### Tujuan A
Tuliskan kembali seluruh teks dari bacaan tentang nafs, mulai dari "Dalam buku-buku sufi, istilah" hingga "dan kondisi tertentu.", tanpa mengubah satu kata pun.
### Tujuan B
Sebutkan semua tingkatan nafs yang disebut dalam bacaan tentang nafs, lengkap dengan istilah Arabnya.

### Bacaan

:::::

Secara etimologi, kata nafs merupakan istilah bahasa Arab-Persia yang memiliki makna luas, antara lain: esensi (dari suatu objek), jiwa yang menghidupkan, psikis, ruh, pikiran, kehidupan, manusia, individu, hasrat, identitas pribadi atau identitas diri.
Dengan demikian, jika seseorang ingin memahami kata nafs, maka ia harus jeli memperhatikan konteks suatu kalimat atau teks.
Dalam buku-buku sufi, istilah nafs biasanya secara kiasan merujuk kepada al-nafs al-ammarah, jiwa yang rendah (Latin; cupido libido), yaitu ego atau hasrat manusia yang dikendalikan oleh sifat-sifat negatif. Sedangkan dalam konteks tulisan ini, setiap kata nafs mengacu pada makna jiwa yang hadir dalam setiap jati diri manusia sebagai motor alamiah bagi mereka.
Sebagian besar sufi berpendapat – sebagaimana dikutip Javad Nurbakhsy dalam Psychology of Sufism (1992) – bahwa nafs tersusun atas empat tingkatan, yaitu: nafs yang memerintah (nafs ammarah), nafs yang penuh penyesalan (nafs lawwamah), nafs yang terinspirasi (nafs muhmalah), nafs yang tenang (nafs mutma’innah). Setiap nafs tersebut memiliki kecenderungan dan kondisi tertentu.
Baca juga: Manifesto Intelektual Sufi (Bagian 4) |
Berikut tahap-tahap perkembangan nafs (jiwa) dalam ajaran tasawuf.
- Nafs yang memerintah (nafs ammarah)
Nafs yang memerintah – atau nafs yang menyuruh seseorang untuk melakukan segala bentuk kejahatan – merupakan nafs dari orang-orang awam pada umumnya.
Inilah nafs yang belum dimurnikan atau dibersihkan oleh cahaya hati dan menjadi sumber segala jenis kejahatan. Nafs ini menghiasi perbuatan-perbuatan manusia dengan berbagai jenis keburukan, kemurkaan dan keinginan menguasai.
Dalam Kasyf al-Asrar, Maibudi menyebutkan bahwa nafs yang memerintah memaksa seseorang melakukan kejahatan dan mengundang mereka kepada kehancuran diri. Mereka yang memenuhi keinginan nafs ini akan tenggelam dalam berbagai penderitaan dan kejahatan.
Nafs ini juga mendorong seseorang cenderung ke arah sifat-sifat jasmani dan kesenangan-kesenangan serta hasrat seksual.Apabila seseorang tunduk kepada nafs yang memerintah, maka kemungkinan besar ia lebih mudah untuk berbuat keburukan dan kejahatan sebagaimana sifat bawaan nafs itu sendiri.

:::::

### Daftar Baris
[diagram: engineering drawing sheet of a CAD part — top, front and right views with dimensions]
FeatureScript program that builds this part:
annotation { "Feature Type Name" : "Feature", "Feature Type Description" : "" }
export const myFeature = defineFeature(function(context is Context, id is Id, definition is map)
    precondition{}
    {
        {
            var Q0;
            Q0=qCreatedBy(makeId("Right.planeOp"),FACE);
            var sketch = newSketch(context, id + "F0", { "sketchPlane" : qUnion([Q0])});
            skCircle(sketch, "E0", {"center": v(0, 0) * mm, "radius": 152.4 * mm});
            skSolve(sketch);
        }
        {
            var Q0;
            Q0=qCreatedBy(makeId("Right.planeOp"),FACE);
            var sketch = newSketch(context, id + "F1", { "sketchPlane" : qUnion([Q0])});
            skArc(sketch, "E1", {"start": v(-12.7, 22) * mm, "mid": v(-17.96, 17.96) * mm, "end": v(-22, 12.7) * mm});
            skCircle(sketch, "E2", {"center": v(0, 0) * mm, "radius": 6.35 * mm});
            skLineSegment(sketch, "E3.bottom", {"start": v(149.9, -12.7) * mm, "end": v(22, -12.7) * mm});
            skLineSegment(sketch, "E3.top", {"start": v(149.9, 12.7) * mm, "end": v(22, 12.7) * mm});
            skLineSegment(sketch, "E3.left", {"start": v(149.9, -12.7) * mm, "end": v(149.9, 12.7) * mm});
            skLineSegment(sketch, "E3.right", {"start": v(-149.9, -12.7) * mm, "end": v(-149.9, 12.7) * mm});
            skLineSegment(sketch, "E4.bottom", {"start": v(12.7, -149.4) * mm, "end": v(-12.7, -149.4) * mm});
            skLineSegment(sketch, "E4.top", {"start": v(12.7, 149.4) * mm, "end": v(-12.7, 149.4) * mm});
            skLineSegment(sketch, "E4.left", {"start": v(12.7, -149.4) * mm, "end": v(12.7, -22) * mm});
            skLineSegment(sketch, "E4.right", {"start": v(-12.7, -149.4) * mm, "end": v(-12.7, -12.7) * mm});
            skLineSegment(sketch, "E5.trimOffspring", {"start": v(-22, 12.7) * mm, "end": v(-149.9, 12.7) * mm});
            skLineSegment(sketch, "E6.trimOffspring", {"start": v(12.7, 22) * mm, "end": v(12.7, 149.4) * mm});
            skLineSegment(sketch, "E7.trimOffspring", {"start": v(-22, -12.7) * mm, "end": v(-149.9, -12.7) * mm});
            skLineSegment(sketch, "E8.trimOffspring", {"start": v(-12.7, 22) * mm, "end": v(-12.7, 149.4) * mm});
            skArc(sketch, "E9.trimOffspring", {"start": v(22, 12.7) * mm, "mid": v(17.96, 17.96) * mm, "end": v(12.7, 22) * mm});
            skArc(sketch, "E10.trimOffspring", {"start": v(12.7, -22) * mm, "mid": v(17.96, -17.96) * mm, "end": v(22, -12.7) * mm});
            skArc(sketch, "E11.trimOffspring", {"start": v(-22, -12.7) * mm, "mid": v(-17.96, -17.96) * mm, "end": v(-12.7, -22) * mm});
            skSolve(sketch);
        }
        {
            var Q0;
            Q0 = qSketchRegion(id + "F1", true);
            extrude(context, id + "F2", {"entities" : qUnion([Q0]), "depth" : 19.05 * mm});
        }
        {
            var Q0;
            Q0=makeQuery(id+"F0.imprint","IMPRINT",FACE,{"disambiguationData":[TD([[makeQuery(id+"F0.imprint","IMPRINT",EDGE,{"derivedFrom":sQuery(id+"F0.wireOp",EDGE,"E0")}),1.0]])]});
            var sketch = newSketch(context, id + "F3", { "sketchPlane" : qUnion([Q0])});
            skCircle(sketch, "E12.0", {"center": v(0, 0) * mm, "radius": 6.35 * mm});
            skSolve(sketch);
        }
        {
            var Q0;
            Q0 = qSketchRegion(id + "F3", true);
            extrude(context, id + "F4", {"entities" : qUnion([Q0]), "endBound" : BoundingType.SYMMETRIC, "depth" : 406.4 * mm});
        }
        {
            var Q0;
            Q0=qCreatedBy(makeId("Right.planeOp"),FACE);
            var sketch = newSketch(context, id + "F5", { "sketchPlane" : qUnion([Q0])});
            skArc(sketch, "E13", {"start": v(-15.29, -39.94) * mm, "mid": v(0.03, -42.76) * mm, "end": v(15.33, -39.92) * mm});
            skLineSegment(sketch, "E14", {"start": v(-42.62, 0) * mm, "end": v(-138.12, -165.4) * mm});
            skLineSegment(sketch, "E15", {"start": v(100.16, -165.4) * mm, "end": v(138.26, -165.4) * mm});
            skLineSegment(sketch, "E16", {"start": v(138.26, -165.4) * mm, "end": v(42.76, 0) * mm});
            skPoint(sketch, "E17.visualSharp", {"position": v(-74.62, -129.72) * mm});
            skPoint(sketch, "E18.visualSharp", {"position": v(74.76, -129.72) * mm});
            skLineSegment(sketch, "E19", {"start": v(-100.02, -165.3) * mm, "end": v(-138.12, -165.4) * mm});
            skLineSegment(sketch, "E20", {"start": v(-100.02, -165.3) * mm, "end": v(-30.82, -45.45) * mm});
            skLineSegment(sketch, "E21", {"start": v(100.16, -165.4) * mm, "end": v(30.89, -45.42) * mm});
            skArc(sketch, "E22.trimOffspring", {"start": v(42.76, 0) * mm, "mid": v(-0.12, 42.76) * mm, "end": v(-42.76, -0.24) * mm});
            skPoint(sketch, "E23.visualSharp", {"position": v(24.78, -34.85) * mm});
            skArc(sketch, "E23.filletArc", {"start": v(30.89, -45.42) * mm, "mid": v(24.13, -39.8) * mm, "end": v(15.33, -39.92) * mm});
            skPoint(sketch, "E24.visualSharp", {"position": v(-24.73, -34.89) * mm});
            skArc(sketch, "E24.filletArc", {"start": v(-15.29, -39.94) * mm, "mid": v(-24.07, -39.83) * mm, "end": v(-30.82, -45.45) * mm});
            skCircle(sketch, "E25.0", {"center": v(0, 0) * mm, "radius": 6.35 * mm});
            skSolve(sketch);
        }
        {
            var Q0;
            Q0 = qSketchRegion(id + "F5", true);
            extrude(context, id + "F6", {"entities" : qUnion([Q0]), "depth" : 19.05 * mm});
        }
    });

:::::

### Jawaban Lengkap A
Dalam buku-buku sufi, istilah nafs biasanya secara kiasan merujuk kepada al-nafs al-ammarah, jiwa yang rendah (Latin; cupido libido), yaitu ego atau hasrat manusia yang dikendalikan oleh sifat-sifat negatif. Sedangkan dalam konteks tulisan ini, setiap kata nafs mengacu pada makna jiwa yang hadir dalam setiap jati diri manusia sebagai motor alamiah bagi mereka.
Sebagian besar sufi berpendapat – sebagaimana dikutip Javad Nurbakhsy dalam Psychology of Sufism (1992) – bahwa nafs tersusun atas empat tingkatan, yaitu: nafs yang memerintah (nafs ammarah), nafs yang penuh penyesalan (nafs lawwamah), nafs yang terinspirasi (nafs muhmalah), nafs yang tenang (nafs mutma’innah). Setiap nafs tersebut memiliki kecenderungan dan kondisi tertentu.

### Jawaban Lengkap B
- nafs yang memerintah (nafs ammarah)
- nafs yang penuh penyesalan (nafs lawwamah)
- nafs yang terinspirasi (nafs muhmalah)
- nafs yang tenang (nafs mutma’innah)